GOAL OF THE EXERCISE: Can you format all of the data below as a numbered list, dropping any blank lines and leaving the pictures out of your answer?

(Items listed in a dataset)
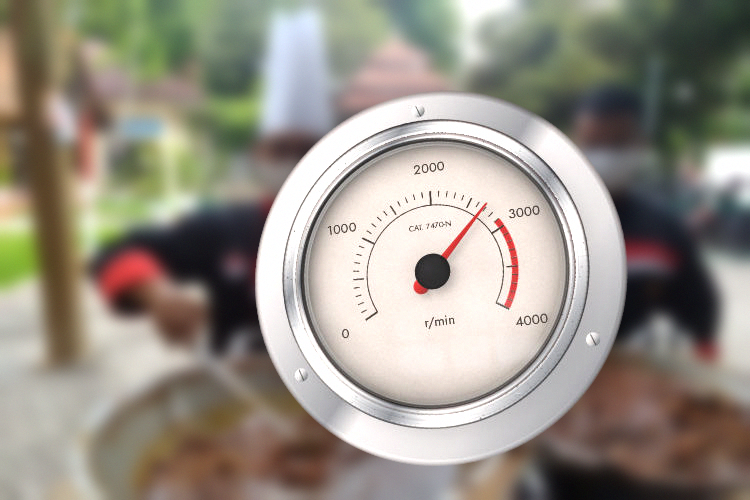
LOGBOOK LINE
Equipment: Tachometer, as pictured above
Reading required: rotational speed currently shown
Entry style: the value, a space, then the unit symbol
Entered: 2700 rpm
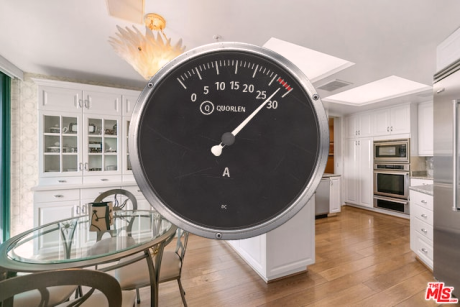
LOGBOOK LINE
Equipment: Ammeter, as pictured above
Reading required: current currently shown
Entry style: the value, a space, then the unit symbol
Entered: 28 A
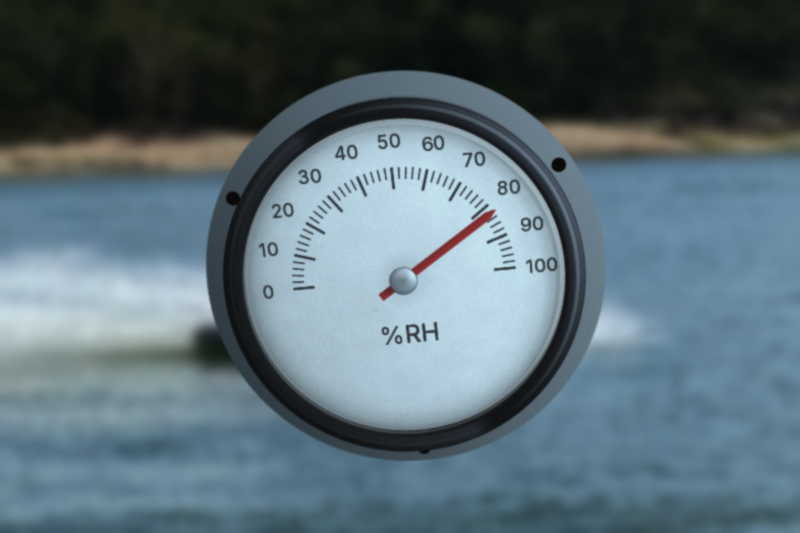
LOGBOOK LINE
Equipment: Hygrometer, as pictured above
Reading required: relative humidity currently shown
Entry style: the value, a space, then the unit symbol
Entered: 82 %
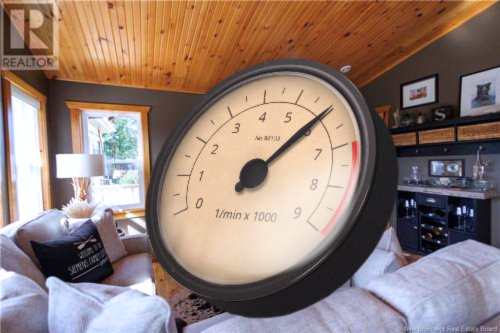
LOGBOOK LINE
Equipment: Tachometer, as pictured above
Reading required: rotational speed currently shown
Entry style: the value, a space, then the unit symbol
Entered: 6000 rpm
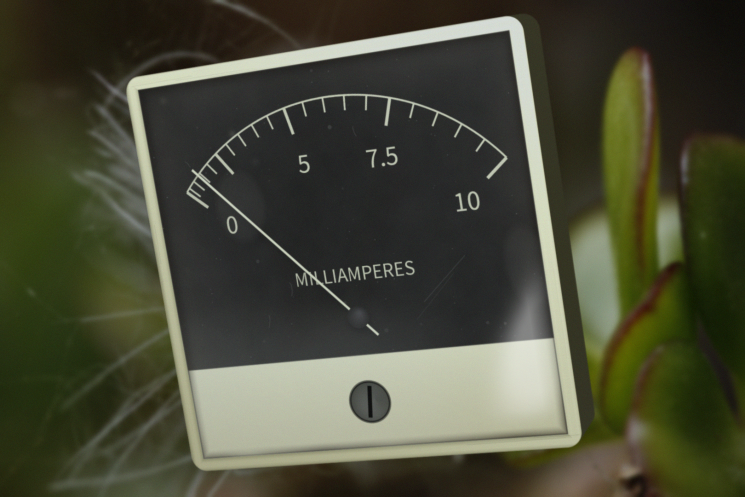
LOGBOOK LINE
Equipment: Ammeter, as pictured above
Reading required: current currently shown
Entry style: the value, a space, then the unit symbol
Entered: 1.5 mA
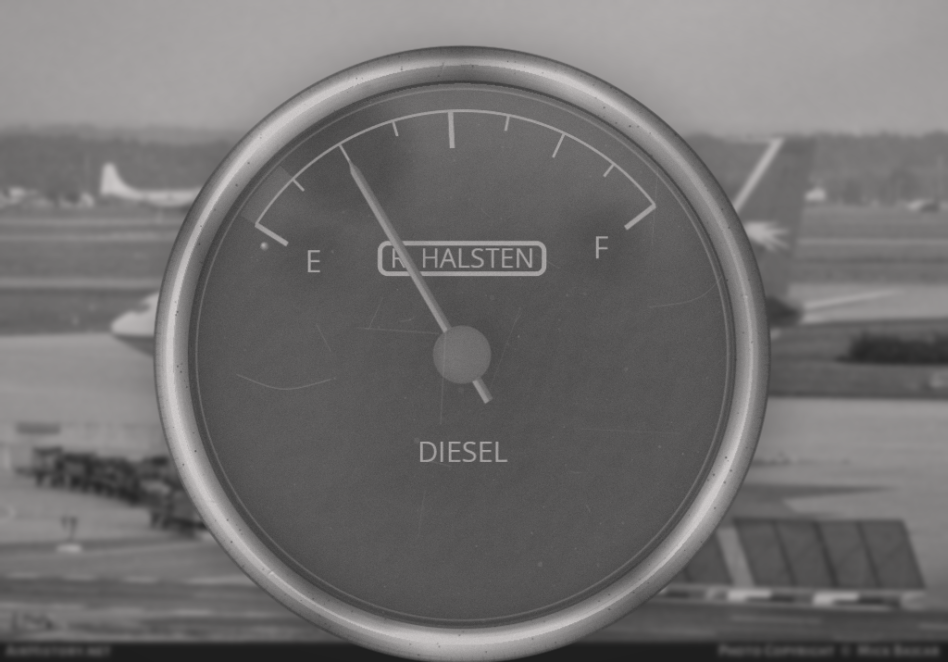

EXERCISE RESULT:
1. LOGBOOK LINE
2. Equipment: Tachometer, as pictured above
3. Reading required: rotational speed currently shown
4. Entry style: the value, a space, then the unit symbol
5. Entered: 2700 rpm
6. LOGBOOK LINE
7. Equipment: Ammeter, as pictured above
8. Reading required: current currently shown
9. Entry style: the value, a space, then the unit symbol
10. Entered: 28 A
11. LOGBOOK LINE
12. Equipment: Hygrometer, as pictured above
13. Reading required: relative humidity currently shown
14. Entry style: the value, a space, then the unit symbol
15. Entered: 82 %
16. LOGBOOK LINE
17. Equipment: Tachometer, as pictured above
18. Reading required: rotational speed currently shown
19. Entry style: the value, a space, then the unit symbol
20. Entered: 6000 rpm
21. LOGBOOK LINE
22. Equipment: Ammeter, as pictured above
23. Reading required: current currently shown
24. Entry style: the value, a space, then the unit symbol
25. Entered: 1.5 mA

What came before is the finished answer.